Can you refuse to sign a settlement agreement?

You can refuse to sign a settlement agreement, and you may have good reason to do so.

Divorces can be messy. Researchers say major contributors to divorce include lack of commitment, arguments, and infidelity. When settlement agreement conversations begin, you may be in no mood to collaborate with your partner. Anger is very common in this process. 

But you may also have good reasons for refusing your partner’s offer. You may think the terms are any of the following:

  • Unfair: You think you deserve a larger share of the assets or a smaller part of the debts. 
  • Unsafe: You think the plans will leave you in a precarious position. 
  • Unclear: The terms just don’t make sense to you. 
  • Invalid: Some of the ideas in the draft may contradict your understanding of local laws. 

Your spouse can’t pressure you to sign any settlement agreement. If something seems off to you, rejecting the offer is within your rights. 

What are the consequences of your refusal?

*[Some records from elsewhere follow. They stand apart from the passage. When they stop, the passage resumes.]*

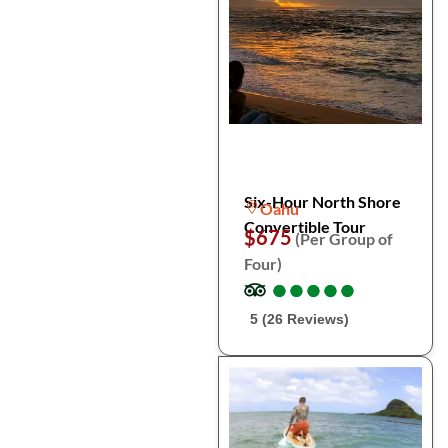
Six-Hour North Shore
Oahu
Convertible Tour
$675
(Per Group of
Four)
●
●
●
●
●
●
●
●
●
●
5 (26 Reviews)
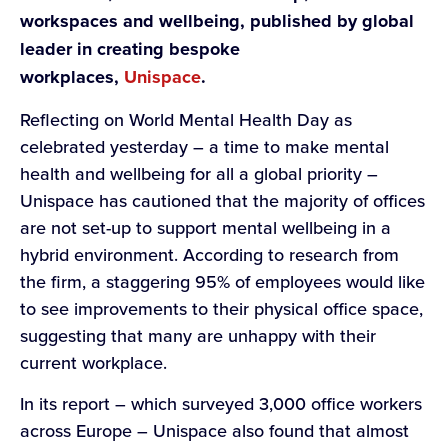
workspaces and wellbeing, published by global
leader in creating bespoke
workplaces,
Unispace
.
Reflecting on World Mental Health Day as
celebrated yesterday – a time to make mental
health and wellbeing for all a global priority –
Unispace has cautioned that the majority of offices
are not set-up to support mental wellbeing in a
hybrid environment. According to research from
the firm, a staggering 95% of employees would like
to see improvements to their physical office space,
suggesting that many are unhappy with their
current workplace.
In its report – which surveyed 3,000 office workers
across Europe – Unispace also found that almost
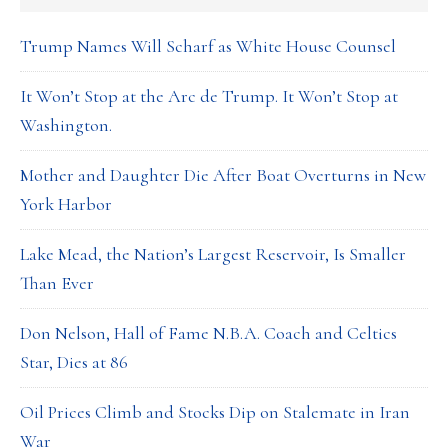
Trump Names Will Scharf as White House Counsel
It Won’t Stop at the Arc de Trump. It Won’t Stop at
Washington.
Mother and Daughter Die After Boat Overturns in New
York Harbor
Lake Mead, the Nation’s Largest Reservoir, Is Smaller
Than Ever
Don Nelson, Hall of Fame N.B.A. Coach and Celtics
Star, Dies at 86
Oil Prices Climb and Stocks Dip on Stalemate in Iran
War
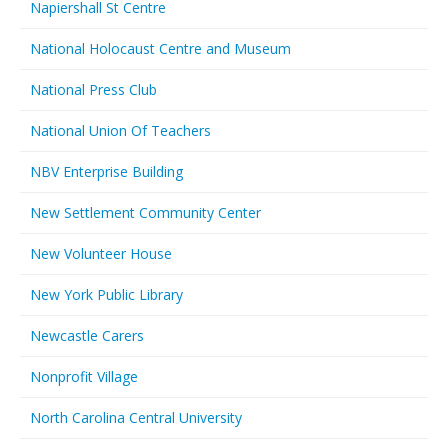
Napiershall St Centre
National Holocaust Centre and Museum
National Press Club
National Union Of Teachers
NBV Enterprise Building
New Settlement Community Center
New Volunteer House
New York Public Library
Newcastle Carers
Nonprofit Village
North Carolina Central University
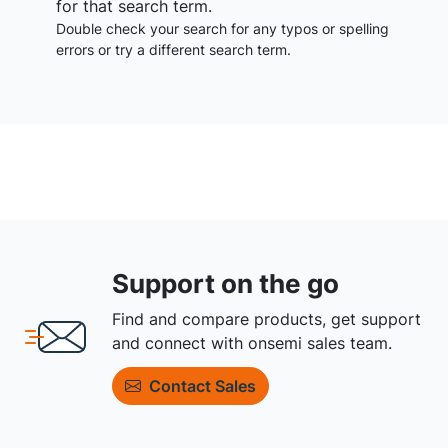
for that search term.
Double check your search for any typos or spelling
errors or try a different search term.
Support on the go
Find and compare products, get support
and connect with onsemi sales team.
Contact Sales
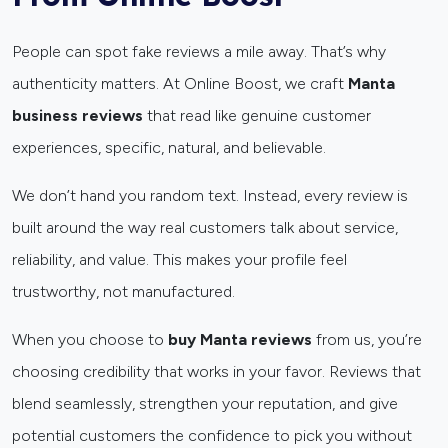
People can spot fake reviews a mile away. That’s why
authenticity matters. At Online Boost, we craft
Manta
business reviews
that read like genuine customer
experiences, specific, natural, and believable.
We don’t hand you random text. Instead, every review is
built around the way real customers talk about service,
reliability, and value. This makes your profile feel
trustworthy, not manufactured.
When you choose to
buy Manta reviews
from us, you’re
choosing credibility that works in your favor. Reviews that
blend seamlessly, strengthen your reputation, and give
potential customers the confidence to pick you without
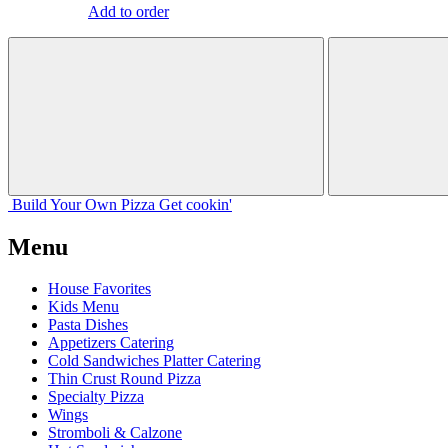
Add to order
Build Your
Own
Pizza
Get cookin'
Menu
House Favorites
Kids Menu
Pasta Dishes
Appetizers Catering
Cold Sandwiches Platter Catering
Thin Crust Round Pizza
Specialty Pizza
Wings
Stromboli & Calzone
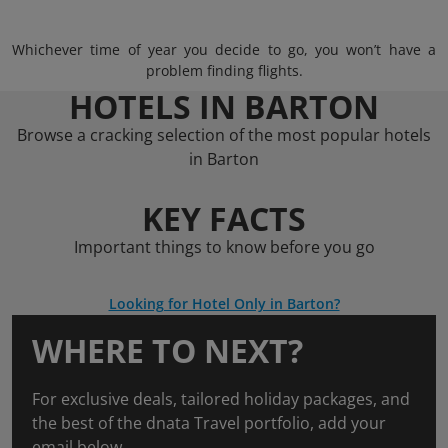
Whichever time of year you decide to go, you won’t have a
problem finding flights.
HOTELS IN BARTON
Browse a cracking selection of the most popular hotels
in Barton
KEY FACTS
Important things to know before you go
Looking for Hotel Only in Barton?
WHERE TO NEXT?
For exclusive deals, tailored holiday packages, and
the best of the dnata Travel portfolio, add your
email below.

Settlement agreements presented to you are one-time opportunities. If you don’t accept the terms as they’re written, your chance to do so disappears. If you’re hasty, you could reject a deal that benefits you. 

For example, your ex might present a settlement agreement that comes with a $5,000 lump sum payment and $500 per month in spousal support for two years. You might reject that offer as too small. Their next plan may offer you a larger share of assets, which would mean more taxes for you that bite into your profits. 

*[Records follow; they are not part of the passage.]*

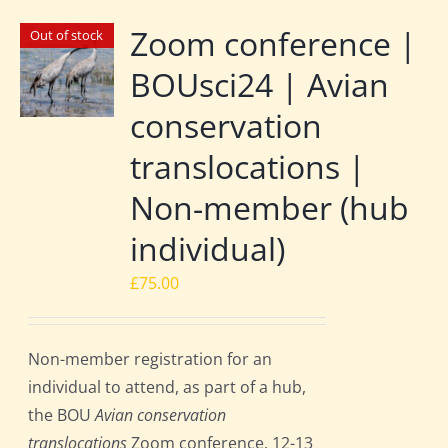
Zoom conference |
Out of stock
BOUsci24 | Avian
conservation
translocations |
Non-member (hub
individual)
£
75.00
Non-member registration for an
individual to attend, as part of a hub,
the BOU
Avian conservation
translocations
Zoom conference, 12-13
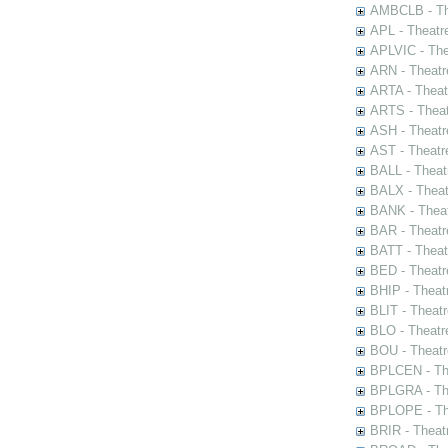
AMBCLB - The
APL - Theatr
APLVIC - The
ARN - Theatr
ARTA - Theat
ARTS - Theat
ASH - Theatr
AST - Theatr
BALL - Theat
BALX - Theat
BANK - Theat
BAR - Theatr
BATT - Theat
BED - Theatr
BHIP - Theat
BLIT - Theatr
BLO - Theatr
BOU - Theatr
BPLCEN - The
BPLGRA - The
BPLOPE - The
BRIR - Theat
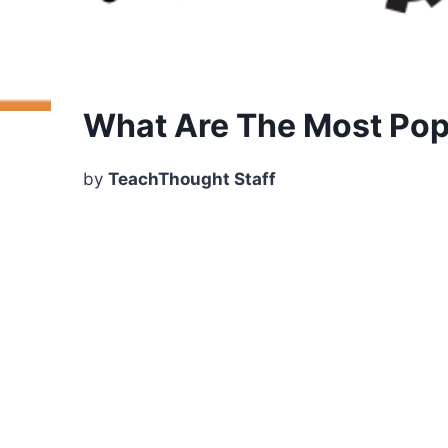
What Are The Most Popu
by
TeachThought Staff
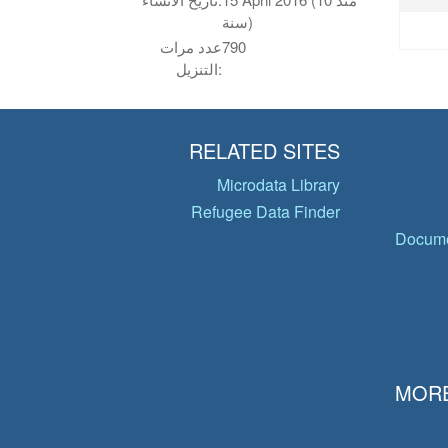
سنة)
عدد مرات
790
التنزيل:
RELATED SITES
Microdata Library
Refugee Data Finder
Docume
MORE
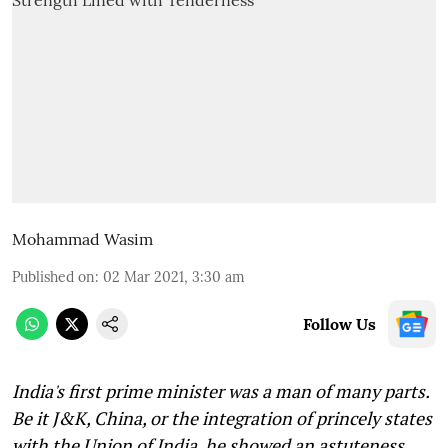
Mohammad Wasim
Published on
:
02 Mar 2021, 3:30 am
Follow Us
India's first prime minister was a man of many parts.
Be it J&K, China, or the integration of princely states
with the Union of India, he showed an astuteness,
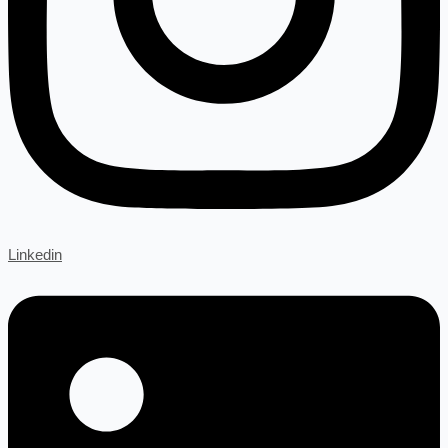
Linkedin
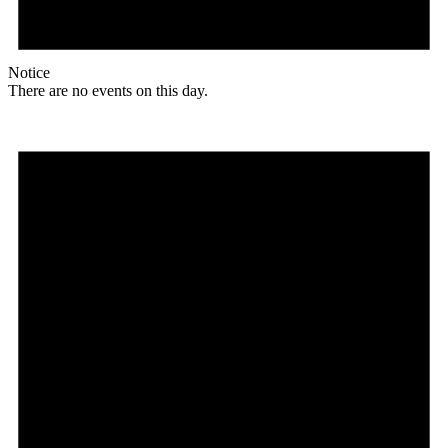
Notice
There are no events on this day.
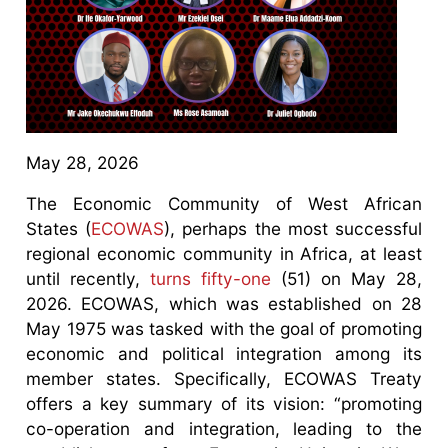
May 28, 2026
The Economic Community of West African
States (
ECOWAS
), perhaps the most successful
regional economic community in Africa, at least
until recently,
turns fifty-one
(51) on May 28,
2026. ECOWAS, which was established on 28
May 1975 was tasked with the goal of promoting
economic and political integration among its
member states. Specifically, ECOWAS Treaty
offers a key summary of its vision: “promoting
co-operation and integration, leading to the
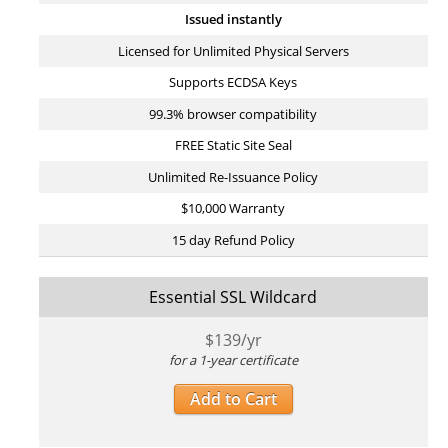
Issued instantly
Licensed for Unlimited Physical Servers
Supports ECDSA Keys
99.3% browser compatibility
FREE Static Site Seal
Unlimited Re-Issuance Policy
$10,000 Warranty
15 day Refund Policy
Essential SSL Wildcard
$
139
/yr
for a 1-year certificate
Add to Cart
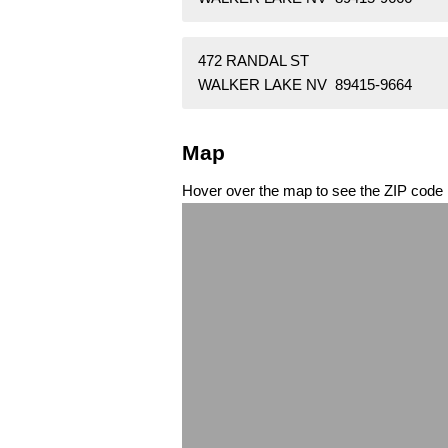
472 RANDAL ST
WALKER LAKE NV 89415-9664
Map
Hover over the map to see the ZIP code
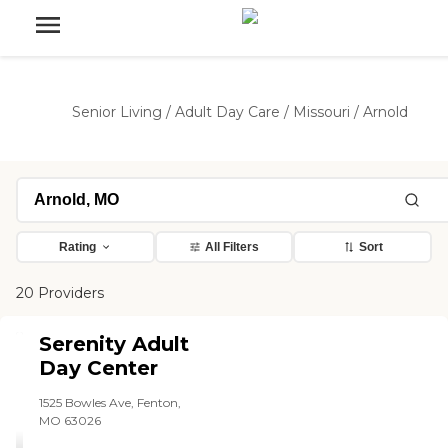
Senior Living
/
Adult Day Care
/
Missouri
/
Arnold
Rating
All Filters
Sort
20 Providers
Serenity Adult
Day Center
1525 Bowles Ave, Fenton,
MO 63026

Think carefully before you reject a settlement agreement. The next offer you get could be less beneficial. In some cases, you won’t get another offer at all. 

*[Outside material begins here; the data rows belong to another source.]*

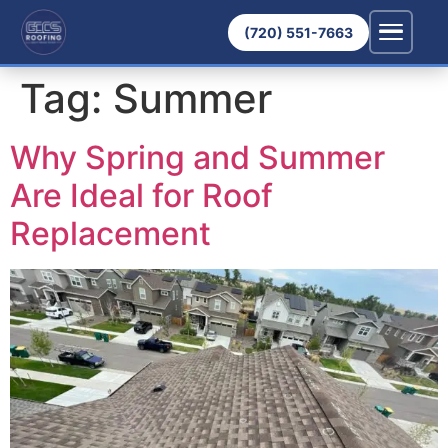
(720) 551-7663
Tag:
Summer
Why Spring and Summer
Are Ideal for Roof
Replacement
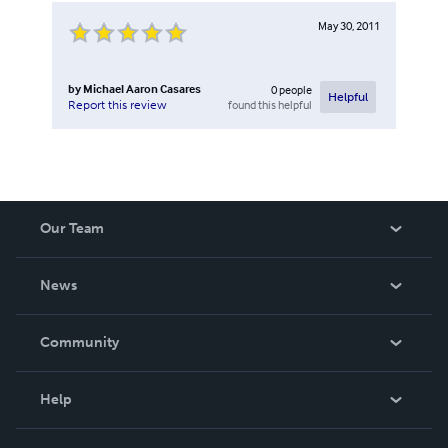
May 30, 2011
by
Michael Aaron Casares
0
people
Helpful
found this helpful
Report this review
Our Team
About Us
News
Careers
In The News
Community
Events
Blog
Help
Videos
Order Lookup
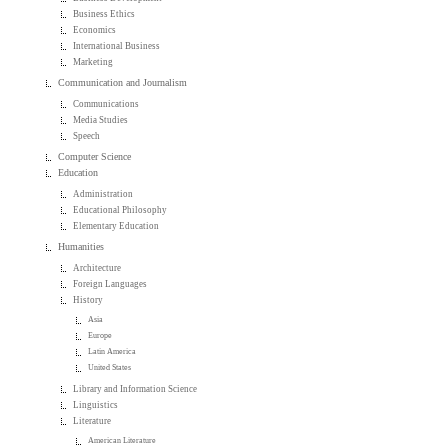
Business Ethics
Economics
International Business
Marketing
Communication and Journalism
Communications
Media Studies
Speech
Computer Science
Education
Administration
Educational Philosophy
Elementary Education
Humanities
Architecture
Foreign Languages
History
Asia
Europe
Latin America
United States
Library and Information Science
Linguistics
Literature
American Literature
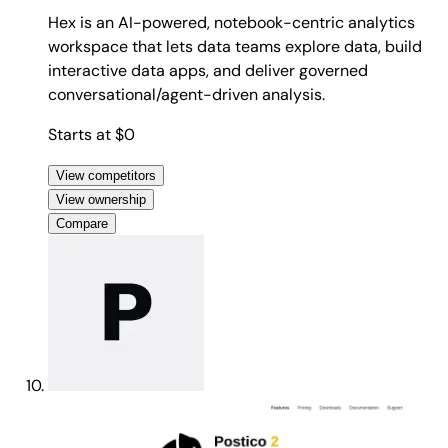
Hex is an AI-powered, notebook-centric analytics
workspace that lets data teams explore data, build
interactive data apps, and deliver governed
conversational/agent-driven analysis.
Starts at $0
View competitors
View ownership
Compare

In a worst-case scenario, your partner could refuse to give you another settlement agreement and force you to go to court. Your divorce would take longer and be much more expensive as a result. 

What happens after your refusal?

You’re not required to file paperwork or otherwise officially reject the presented plans. You can simply tell your spouse you don’t approve and won’t sign. 

You’re not required to file paperwork or otherwise officially reject the presented plans. You can simply tell your spouse you don’t approve and won’t sign. 

Several potential next steps are available, including the following:

  • Ask for a revision. Tell your spouse what you don’t like about the settlement agreement, and request a version that incorporates your changes. 
  • Send a revision. Use the rejected version as a draft, and send your approved document to your spouse. 
  • Enter mediation. If you’ve traded documents several times, an impartial third party could break through the disagreements and help you compromise. This is often the easiest and least expensive path to resolution.
  • Go to trial. If everything fails and you simply can’t agree, you must go to court to draft final divorce documents. This is the most expensive, time-consuming, and stressful path forward and generally preferable to avoid.

While you may not want to collaborate with your spouse, staying out of court is usually a less stressful experience. Fight for your rights, but remember that no one gets everything they want in a divorce. Give a little, and you might get the things that are really important to you. 

Should you ask for help before you refuse?

If your judgment is truly clouded by your feelings about your spouse, don’t make this decision alone. Ask a lawyer or legal coach to look over the last settlement agreement your spouse sent over. This impartial professional could help you decide if the plans are beneficial (or not) and help you determine the right steps. 


Reasons for Divorce and Recollections of Premarital Intervention: Implications for Improving Relationship Education. (June 2013). Couple and Family Psychology.